L’incendie de Notre-Dame c’était il y a tout juste un mois. Le brasier est maintenant éteint, l’émotion est retombée et les polémiques sur la reconstruction ne cessent d’enfler. Olivier de Chalus est historien, spécialiste de la cathédrale, ingénieur des BTP et porte parole de l’association des scientifiques au service de la restauration de Notre-Dame.
Il termine une thèse commencée il y a six ans sur l’histoire du chantier médiéval de Notre-Dame et était jusqu’à récemment le responsable des guides bénévoles de Notre-Dame. Au moment de l’incendie, Olivier de Chalus est resté sur le parvis de la cathédrale « sans rien pouvoir dire ». Il explique avoir été en état de sidération pendant quatre ou cinq jours après le sinistre, mais aujourd’hui il explique vouloir « regarder vers l’avant » pour que la restauration se passe le mieux possible.
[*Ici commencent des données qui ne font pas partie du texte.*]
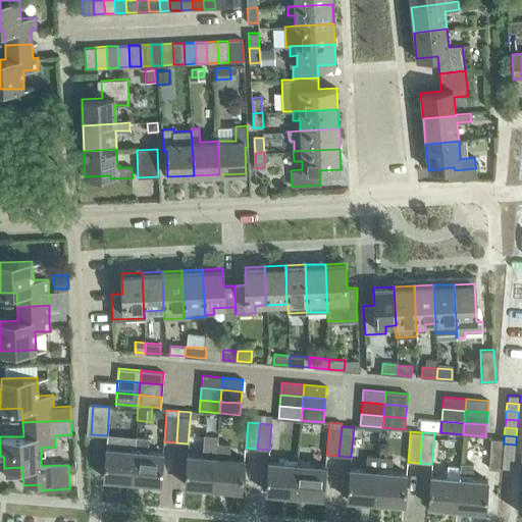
[(147,451),(148,447),(149,437),(136,436),(135,446),(132,480),(160,482),(163,453),(147,451)]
Sur les critiques qui ont été faites concernant les failles de sécurité à la cathédrale, l'historien spécialiste de Notre-Dame explique que tout « fonctionnait très bien » dans les équipes chargées de la préservation du monument.
Olivier de Chalus n’a pas encore pu accéder à Notre-Dame, alors que se tiennent en ce moment les opérations de sécurisation de la cathédrale. Il s’agit notamment de consolider les voûtes qui risquent de tomber, de sécuriser les vitraux et de prévenir les risques d’infiltration.
« La cathédrale est connue de tout le monde sur la planète, mais finalement elle est mal connue des chercheurs », explique Olivier de Chalus qui découvrait encore des choses qu’il n’avait jamais vues après onze ans de fréquentation de Notre-Dame. Paradoxalement, l’incendie a permis de faire de nouvelles découvertes, notamment « des peintures sur les voutes », observées grâce à des relevés photographiques haute définition.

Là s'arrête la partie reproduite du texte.